WORK ITEM.
Determine how many lines below contain the word "Centrul", then state only that figure.

Stored data entries
════════

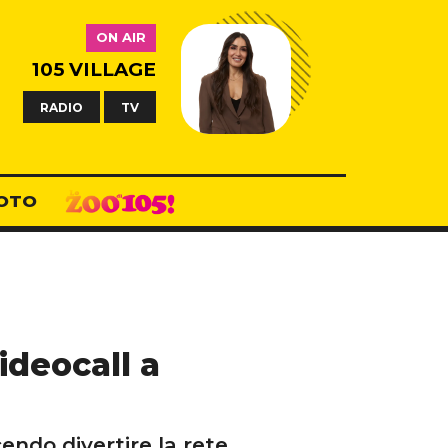
ON AIR
105 VILLAGE
RADIO
TV
OTO
ideocall a
cendo divertire la rete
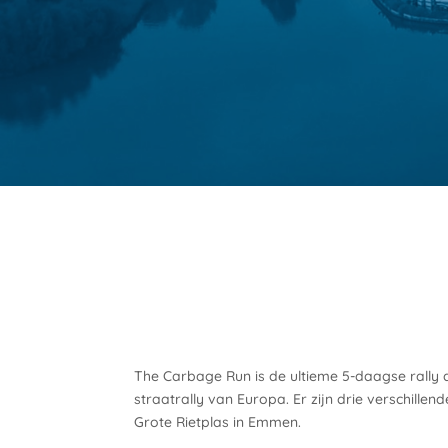
The Carbage Run is de ultieme 5-daagse rally
straatrally van Europa. Er zijn drie verschillen
Grote Rietplas in Emmen.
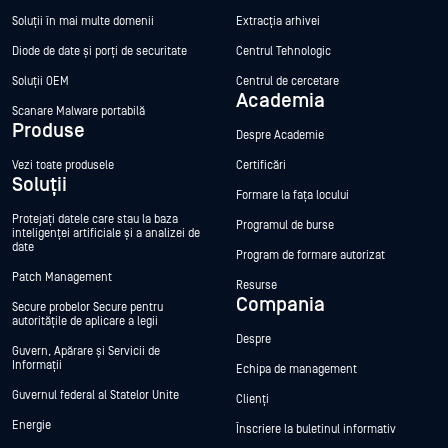
Soluții în mai multe domenii
Extracția arhivei
Diode de date și porți de securitate
Centrul Tehnologic
Soluții OEM
Centrul de cercetare
Academia
Scanare Malware portabilă
Produse
Despre Academie
Vezi toate produsele
Certificări
Soluții
Formare la fața locului
Protejați datele care stau la baza
Programul de burse
inteligenței artificiale și a analizei de
date
Program de formare autorizat
Patch Management
Resurse
Compania
Secure probelor Secure pentru
autoritățile de aplicare a legii
Despre
Guvern, Apărare și Servicii de
Informații
Echipa de management
Guvernul federal al Statelor Unite
Clienți
Energie
Înscriere la buletinul informativ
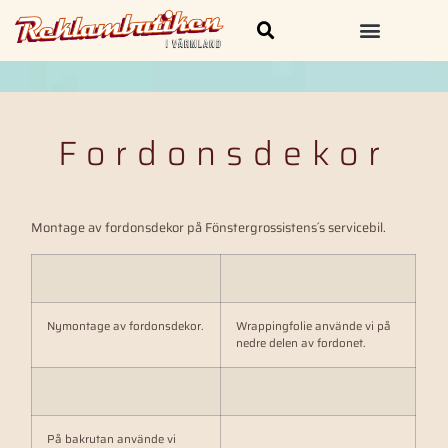
Skylt och Dekal
Kläder & Profilprodukter
Fordonsdekor
Montage av fordonsdekor på Fönstergrossistens´s servicebil.
Nymontage av fordonsdekor.
Wrappingfolie använde vi på
nedre delen av fordonet.
På bakrutan använde vi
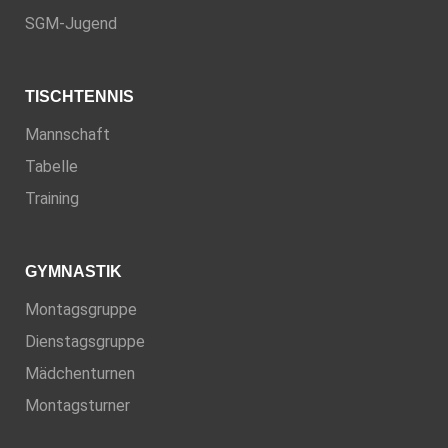
SGM-Jugend
TISCHTENNIS
Mannschaft
Tabelle
Training
GYMNASTIK
Montagsgruppe
Dienstagsgruppe
Mädchenturnen
Montagsturner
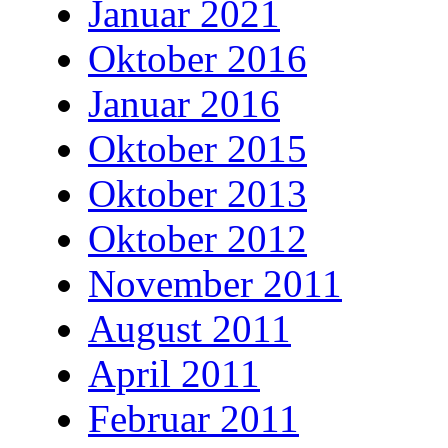
Januar 2021
Oktober 2016
Januar 2016
Oktober 2015
Oktober 2013
Oktober 2012
November 2011
August 2011
April 2011
Februar 2011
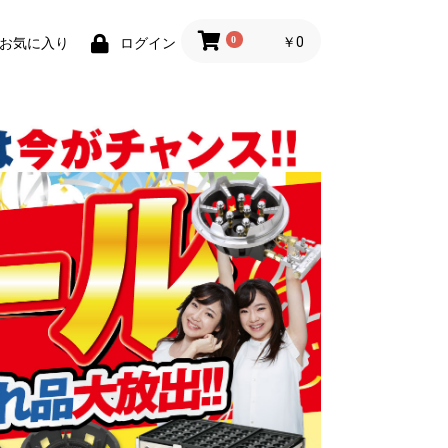
0
￥0
お気に入り
ログイン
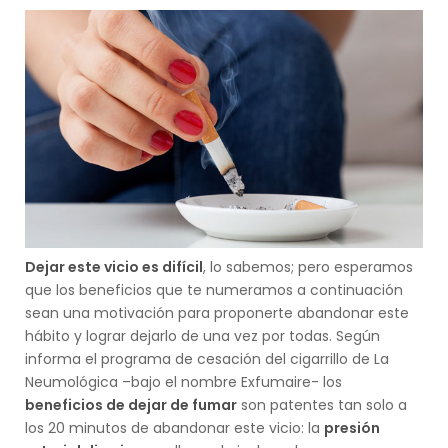
Dejar este vicio es difícil
, lo sabemos; pero esperamos
que los beneficios que te numeramos a continuación
sean una motivación para proponerte abandonar este
hábito y lograr dejarlo de una vez por todas. Según
informa el programa de cesación del cigarrillo de La
Neumológica –bajo el nombre Exfumaire- los
beneficios de dejar de fumar
son patentes tan solo a
los 20 minutos de abandonar este vicio: la
presión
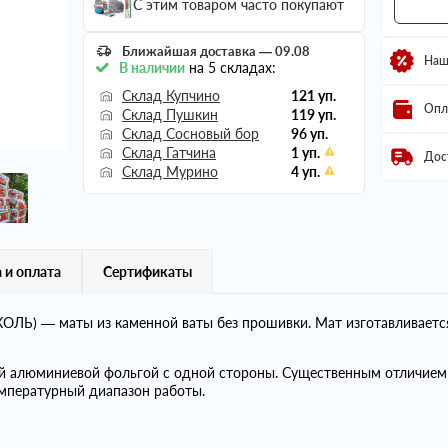
С этим товаром часто покупают
Ближайшая доставка — 09.08
Наш
В наличии
на 5 складах:
Склад Купчино
121 уп.
Опл
Склад Пушкин
119 уп.
Склад Сосновый бор
96 уп.
Склад Гатчина
1 уп.
Дос
Склад Мурино
4 уп.
 и оплата
Сертификаты
ЛЬ) — маты из каменной ваты без прошивки. Мат изготавливаетс
й алюминиевой фольгой с одной стороны. Существенным отличи
мпературный диапазон работы.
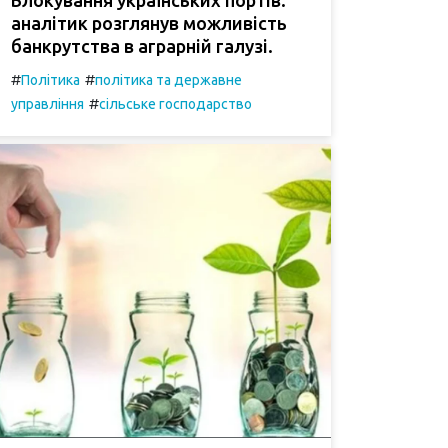
аналітик розглянув можливість
банкрутства в аграрній галузі.
#
#
Політика
політика та державне
#
управління
сільське господарство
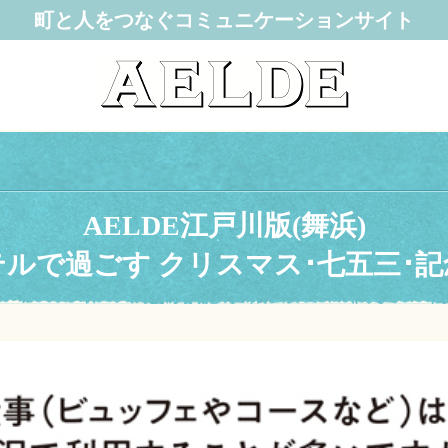
町と人をつなぐコミュニケーションサイト
AELDE江戸川版(舞浜)
テルで過ごす クリスマス･七五三･記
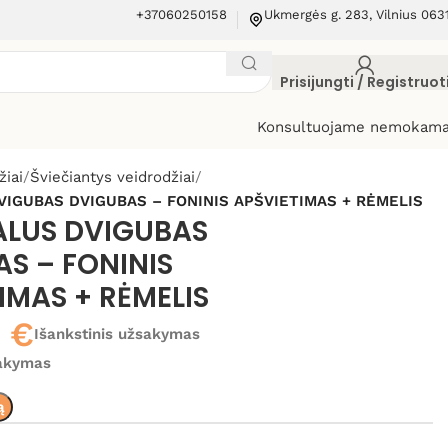
+37060250158
Ukmergės g. 283, Vilnius 063
Prisijungti / Registruot
Konsultuojame nemokama
žiai
Šviečiantys veidrodžiai
VIGUBAS DVIGUBAS – FONINIS APŠVIETIMAS + RĖMELIS
ALUS DVIGUBAS
S – FONINIS
IMAS + RĖMELIS
0
€
Išankstinis užsakymas
sakymas
ą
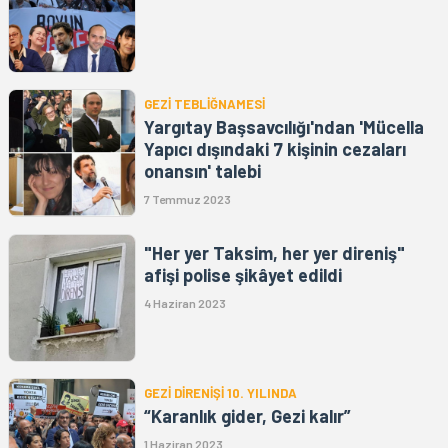
GEZİ TEBLİĞNAMESİ
Yargıtay Başsavcılığı'ndan 'Mücella
Yapıcı dışındaki 7 kişinin cezaları
onansın' talebi
7 Temmuz 2023
"Her yer Taksim, her yer direniş"
afişi polise şikâyet edildi
4 Haziran 2023
GEZİ DİRENİŞİ 10. YILINDA
“Karanlık gider, Gezi kalır”
1 Haziran 2023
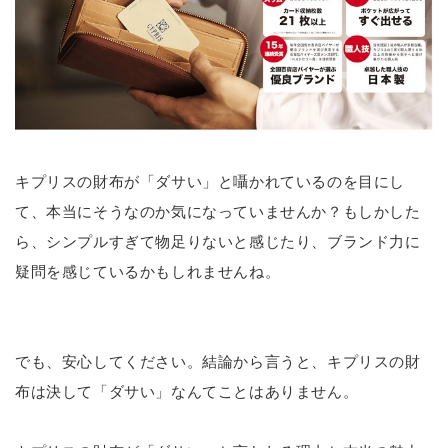
キプリスの財布が「ダサい」と囁かれているのを目にし
て、本当にそうなのか気になっていませんか？もしかした
ら、シンプルすぎて物足りないと感じたり、ブランド力に
疑問を感じているかもしれませんね。
でも、安心してください。結論から言うと、キプリスの財
布は決して「ダサい」なんてことはありません。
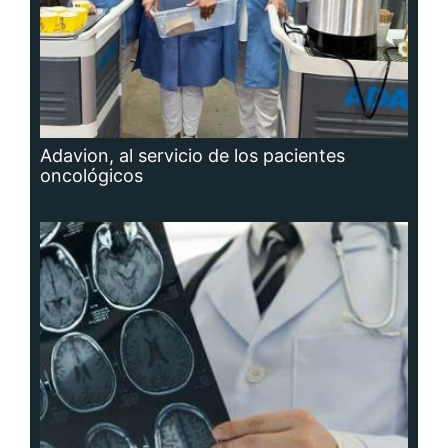
Adavion, al servicio de los pacientes
oncológicos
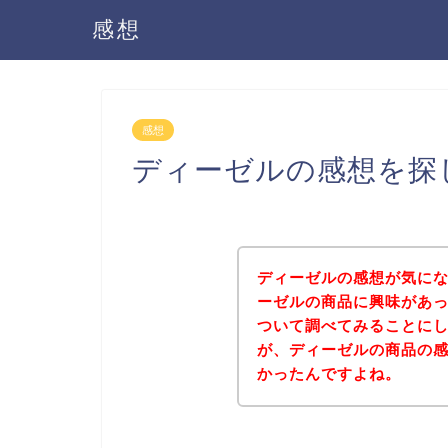
感想
感想
ディーゼルの感想を探
ディーゼルの感想が気に
ーゼルの商品に興味があ
ついて調べてみることに
が、ディーゼルの商品の
かったんですよね。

════════

ANSWER BOX.
2